Ogni ritardo comporta l’aumento dei “danni di processo”. Influisce anche sui costi sia la carenza degli interventi
d’emergenza, sia l’inesistenza di una normativa che dia certezze circa gli interventi che saranno effettuati, con
conseguente aumento delle aspettative e delle richieste sociali di assistenza per fronteggiare il danno subito.
L’incertezza è un fattore di amplificazione dei danni.
f) Esistono soglie critiche di danno che comportano cambiamenti di stato del sistema.
Un danneggiamento ridotto può essere assorbito in modo elastico, senza che il sistema che ha subito il
danno debba riorganizzarsi. Entro tale limite, il sistema ha una capacità di riabilitazione autonoma.
Oltre tale soglia, il sistema perde parte della sua organizzazione e quindi della sua efficienza. Necessita
quindi di una riabilitazione assistita, cioè di interventi esterni di sostegno e di soccorso.

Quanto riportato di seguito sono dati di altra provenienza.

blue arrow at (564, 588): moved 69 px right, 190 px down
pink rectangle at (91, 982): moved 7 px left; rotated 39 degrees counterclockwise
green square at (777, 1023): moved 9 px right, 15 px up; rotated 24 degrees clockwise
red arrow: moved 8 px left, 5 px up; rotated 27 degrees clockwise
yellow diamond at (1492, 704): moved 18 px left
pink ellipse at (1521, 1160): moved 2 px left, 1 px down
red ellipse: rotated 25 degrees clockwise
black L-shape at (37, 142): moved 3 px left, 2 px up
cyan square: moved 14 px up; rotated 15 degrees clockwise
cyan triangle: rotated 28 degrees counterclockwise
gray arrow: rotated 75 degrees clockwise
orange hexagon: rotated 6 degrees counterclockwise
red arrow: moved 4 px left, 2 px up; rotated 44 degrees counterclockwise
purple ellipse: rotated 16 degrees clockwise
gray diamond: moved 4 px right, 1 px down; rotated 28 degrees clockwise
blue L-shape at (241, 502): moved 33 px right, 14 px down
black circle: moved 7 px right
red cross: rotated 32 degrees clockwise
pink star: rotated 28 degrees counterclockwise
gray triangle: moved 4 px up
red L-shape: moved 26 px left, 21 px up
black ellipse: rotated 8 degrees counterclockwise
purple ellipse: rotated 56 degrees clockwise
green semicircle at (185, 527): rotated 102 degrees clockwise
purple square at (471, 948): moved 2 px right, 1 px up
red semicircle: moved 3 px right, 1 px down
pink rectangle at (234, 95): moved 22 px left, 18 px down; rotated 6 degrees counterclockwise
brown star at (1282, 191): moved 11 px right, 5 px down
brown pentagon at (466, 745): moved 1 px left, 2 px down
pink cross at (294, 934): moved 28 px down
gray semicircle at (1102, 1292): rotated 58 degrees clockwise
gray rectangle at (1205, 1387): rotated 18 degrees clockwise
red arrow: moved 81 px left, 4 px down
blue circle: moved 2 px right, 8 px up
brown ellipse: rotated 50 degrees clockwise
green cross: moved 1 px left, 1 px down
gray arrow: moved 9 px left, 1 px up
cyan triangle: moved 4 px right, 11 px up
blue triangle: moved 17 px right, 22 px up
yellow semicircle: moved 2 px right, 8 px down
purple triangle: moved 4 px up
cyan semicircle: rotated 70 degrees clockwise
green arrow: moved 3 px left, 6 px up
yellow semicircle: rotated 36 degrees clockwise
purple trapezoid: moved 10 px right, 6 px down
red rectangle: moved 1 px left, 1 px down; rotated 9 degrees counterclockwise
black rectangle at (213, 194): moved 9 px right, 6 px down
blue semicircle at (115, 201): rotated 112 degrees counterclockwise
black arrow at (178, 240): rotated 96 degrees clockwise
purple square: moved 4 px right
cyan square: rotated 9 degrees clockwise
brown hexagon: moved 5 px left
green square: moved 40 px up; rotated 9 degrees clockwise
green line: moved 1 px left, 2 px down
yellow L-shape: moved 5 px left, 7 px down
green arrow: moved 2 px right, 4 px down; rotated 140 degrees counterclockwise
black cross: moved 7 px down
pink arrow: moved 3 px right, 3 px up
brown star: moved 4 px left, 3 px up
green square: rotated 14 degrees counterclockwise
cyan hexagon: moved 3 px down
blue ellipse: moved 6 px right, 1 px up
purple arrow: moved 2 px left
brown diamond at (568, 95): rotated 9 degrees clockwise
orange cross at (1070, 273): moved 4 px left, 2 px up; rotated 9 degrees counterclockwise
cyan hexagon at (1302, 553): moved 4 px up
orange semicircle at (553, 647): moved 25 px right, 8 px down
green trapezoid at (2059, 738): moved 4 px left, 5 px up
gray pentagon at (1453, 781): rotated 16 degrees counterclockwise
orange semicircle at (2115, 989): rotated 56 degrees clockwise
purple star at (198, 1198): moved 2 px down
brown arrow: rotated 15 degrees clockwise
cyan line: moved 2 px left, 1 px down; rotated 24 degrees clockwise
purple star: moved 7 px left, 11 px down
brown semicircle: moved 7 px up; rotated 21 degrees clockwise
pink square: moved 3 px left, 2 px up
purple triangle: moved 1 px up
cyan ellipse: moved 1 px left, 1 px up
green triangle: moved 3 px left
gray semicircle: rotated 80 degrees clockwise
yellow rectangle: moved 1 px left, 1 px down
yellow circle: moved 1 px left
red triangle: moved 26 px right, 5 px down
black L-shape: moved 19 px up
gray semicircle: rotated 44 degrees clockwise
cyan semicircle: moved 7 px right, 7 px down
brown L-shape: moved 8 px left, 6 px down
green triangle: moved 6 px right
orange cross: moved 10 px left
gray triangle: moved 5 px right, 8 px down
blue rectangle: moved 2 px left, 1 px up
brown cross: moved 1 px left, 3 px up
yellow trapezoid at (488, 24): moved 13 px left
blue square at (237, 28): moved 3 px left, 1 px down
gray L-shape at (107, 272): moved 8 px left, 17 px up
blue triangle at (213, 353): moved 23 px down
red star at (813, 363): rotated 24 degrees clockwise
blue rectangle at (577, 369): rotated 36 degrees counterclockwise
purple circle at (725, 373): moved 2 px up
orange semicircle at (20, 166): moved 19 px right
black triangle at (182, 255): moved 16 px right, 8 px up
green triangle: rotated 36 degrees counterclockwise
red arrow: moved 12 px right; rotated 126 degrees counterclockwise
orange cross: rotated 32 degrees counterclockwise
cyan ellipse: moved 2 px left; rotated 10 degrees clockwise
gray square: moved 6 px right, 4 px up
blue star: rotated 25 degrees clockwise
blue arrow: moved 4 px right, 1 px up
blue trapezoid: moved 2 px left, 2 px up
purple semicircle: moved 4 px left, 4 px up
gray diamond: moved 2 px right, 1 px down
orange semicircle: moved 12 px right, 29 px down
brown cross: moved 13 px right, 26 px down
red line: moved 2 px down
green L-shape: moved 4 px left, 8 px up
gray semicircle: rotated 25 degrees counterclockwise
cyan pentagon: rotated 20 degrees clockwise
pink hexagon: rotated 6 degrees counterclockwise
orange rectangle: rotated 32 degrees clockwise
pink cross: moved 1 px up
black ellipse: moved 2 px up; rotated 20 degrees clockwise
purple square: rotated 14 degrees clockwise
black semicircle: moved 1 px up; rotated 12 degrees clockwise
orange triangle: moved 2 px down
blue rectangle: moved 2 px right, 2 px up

Quando l’intensità del danno è ancora superiore, si raggiunge una seconda soglia critica, che comporta il
collasso del sistema. I costi della sua riabilitazione superano quelli della costruzione di un sistema completamente
nuovo. In corrispondenza di tali soglie, si creano delle discontinuità che provocano cambiamenti di stato del
sistema. Tra le soglie, le variazioni di stato del sistema si modificano in modo sostanzialmente continuo.
4. SICUREZZA
È il grado con cui un sistema – nelle sue varie componenti informative, decisionali e operative – riesce a
svolgere le funzioni che gli sono deputate in condizioni di rischio accettabili; in pratica, ad agire come se il rischio
non esistesse.
In linea teorica, occorrerebbe considerare la sicurezza, così come il rischio, una funzione dell’utilità e
dell’efficacia complessiva, in cui:
U = Pg × G - Pd × D
Dove U è l’utilità o l’efficienza; G sono i guadagni o benefici e Pg le probabilità ad esse associate; D sono
i danni e Pd le relative probabilità.
Nella realtà, le cose sono molto più complesse per l’intervento di fattori soggettivi, valoriali ed emotivi, e
perché sia danni che guadagni assumono una rilevanza differente per i vari operatori e anche per il sistema nel
suo complesso.
Molto semplicisticamente, si può affermare che un sistema è sicuro ad un determinato suo livello quando
i responsabili delle decisioni operano come se il rischio non esistesse o, meglio, come se esso potesse essere
considerato trascurabile o accettabile, e il sistema è capace di rispondere con variazioni di dinamiche interne alle
perturbazioni interne o esterne che lo colpiscano.
Anche il concetto di sicurezza ha una natura soggettiva e non può essere espresso con sistemi
algoritmici, ma solo in modo euristico e soggettivo. Il costa sia della sicurezza che della non-sicurezza andrebbe
sempre considerato in qualsiasi sistema socio-politico.